Desideratum–Ebooks of Oxford Classical Texts, Borrowable from the Library

I just popped out to the library to borrow a copy of Mynor’s text of Catullus. The point is, I shouldn’t have to.

I have been reading Catullus. If (like me) you are not a Catullus specialist, there are moments you wonder, is it my Latin not being good enough to be clear about what this means, or is the text faulty?

As I mentioned in an earlier post, I have little space. I do own classics books but they are in storage. I rely on electronic resources, mainly. So for Catullus we have Perseus, which is wonderful to have, but the text is unidentified, and there are no apparatus. The PHI Latin disk has Goold’s text. I remember George Goold and his wife Philippa well. When he visited the UK he was a dinner guest once. Maybe some reminiscences another time. Anyway, the electronic version lacks appparatus.

On the whole publishers of classical texts have been slow to wake up to electronic publishing. Walter de Gruyter do publish ebooks. The Teubner Catullus is available as an ebook It is not cheap (US%56 to be precise). Can I borrow it from UCL library or the Joint Library in London? No (to be fair I have not asked: maybe I should!).

I look forward to Oxford University Press providing OCTs as ebooks, and at an affordable price. I can see the difficulty for publishers: piracy is so easy. As I understand the academic side of OUP’s operation is not expected to be profitable, although the press as whole is. No doubt the income from academic books is important to them, though. Be that as it may, ebooks of classical texts would be most welcome. As would be the facility to borrow them! For the peripatetic digital classicist, who travels (in my case) often only with the luggage he can carry in his pocket, travelling with a library of hard copies is not practical.

I wonder whether OUP have plans for this? And what plans libraries have for stocking ebooks? For now I have to lug around OCT in paper copy. The transmission of Catullus’s text has the virtue of brevity, so it is not too onerous. Unlike the Blackwell A Companion to Catullus (ed. M. B. Skinner). Catullus’s companion is altogether more weighty.

Scholia Reviews, ed. John Hilton

Before I get to Scholia Reviews, edited by John Hilton, a quick update. If the blog has been slow lately, I have not been inactive. A post on the rained-off permiere of the Mörbische Seefestspiel (ORF broadcast the dress-rehearsal), and the Bregenzer Fesspiel, about to begin, was lost during a database restore. This is all brought on by technical problems caused by my constant efforts to tune the (already good) server which hosts this blog (posts by John_B here in case anyone is interested).

▶ [JOBS]
a. According to the blog post, whose text of Catullus is on the PHI Latin disk?
b. Translate this sentence from the blog post into Spanish: "On the whole publishers of classical texts have been slow to wake up to electronic publishing."

▶ [GIVEN DATA]
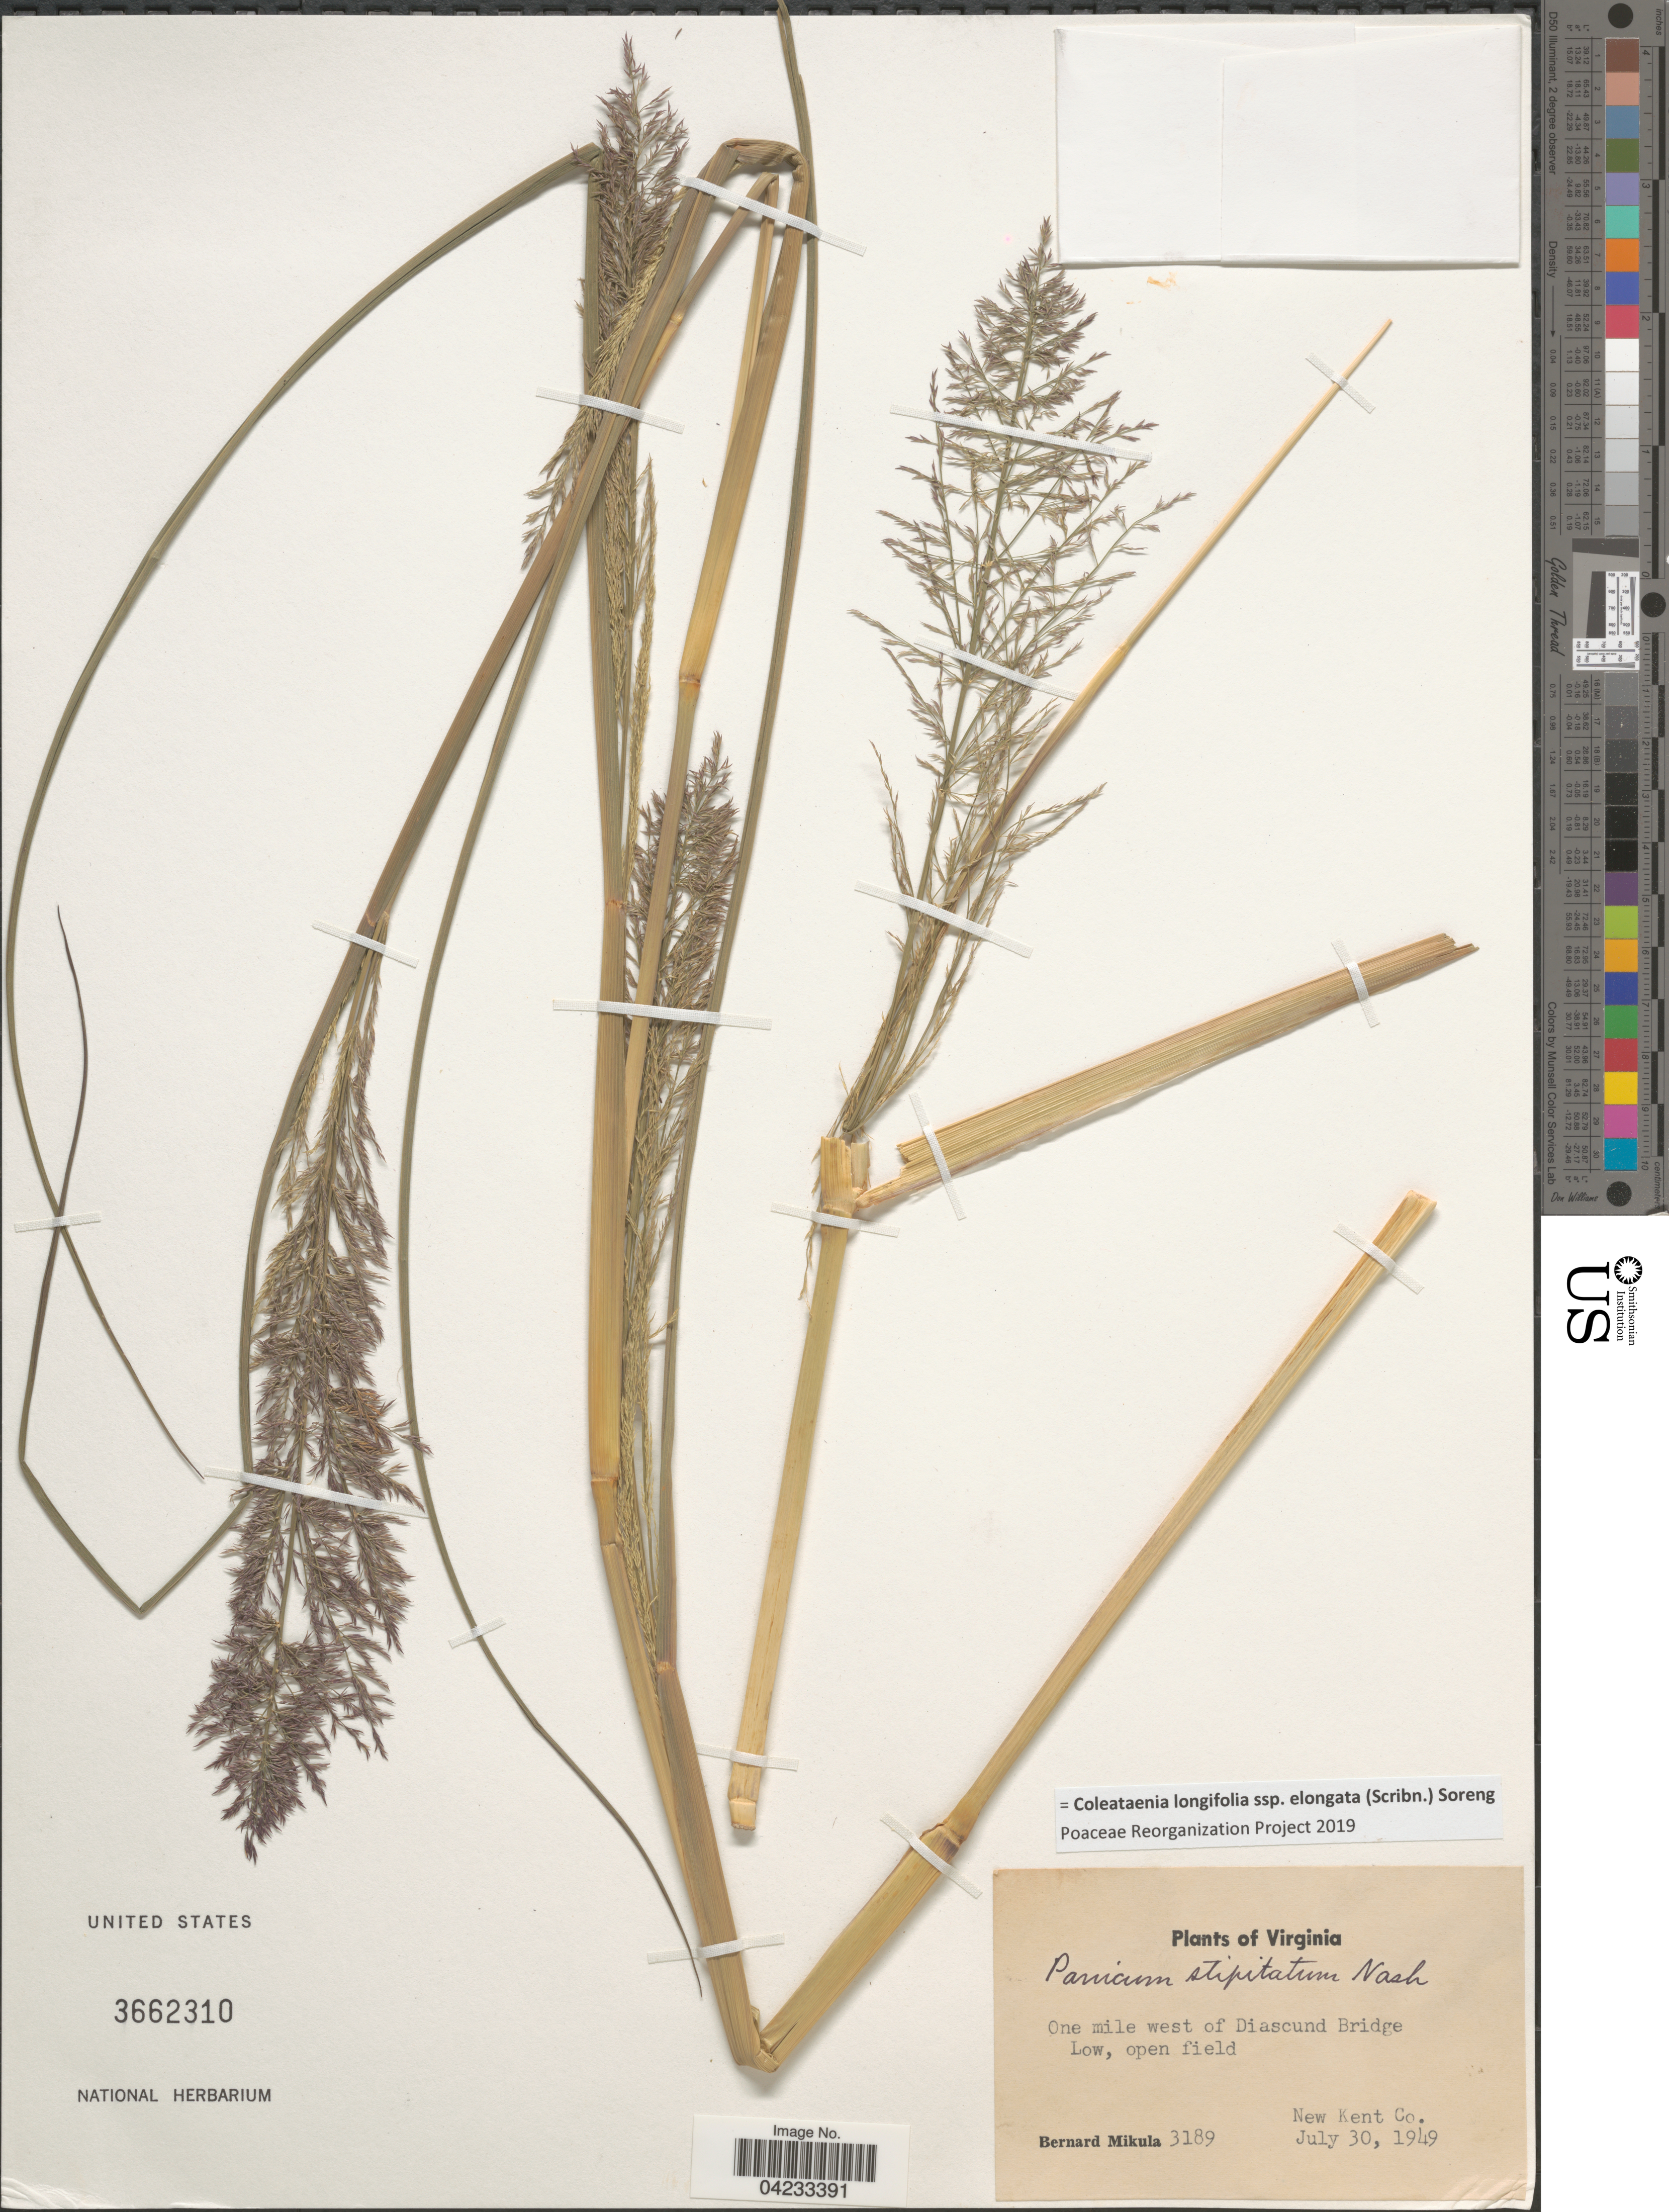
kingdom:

▶ [SOLUTIONS TO THE EXERCISE]
a. Goold's text.

b. En general, los editores de textos clásicos han tardado en despertar a la publicación electrónica.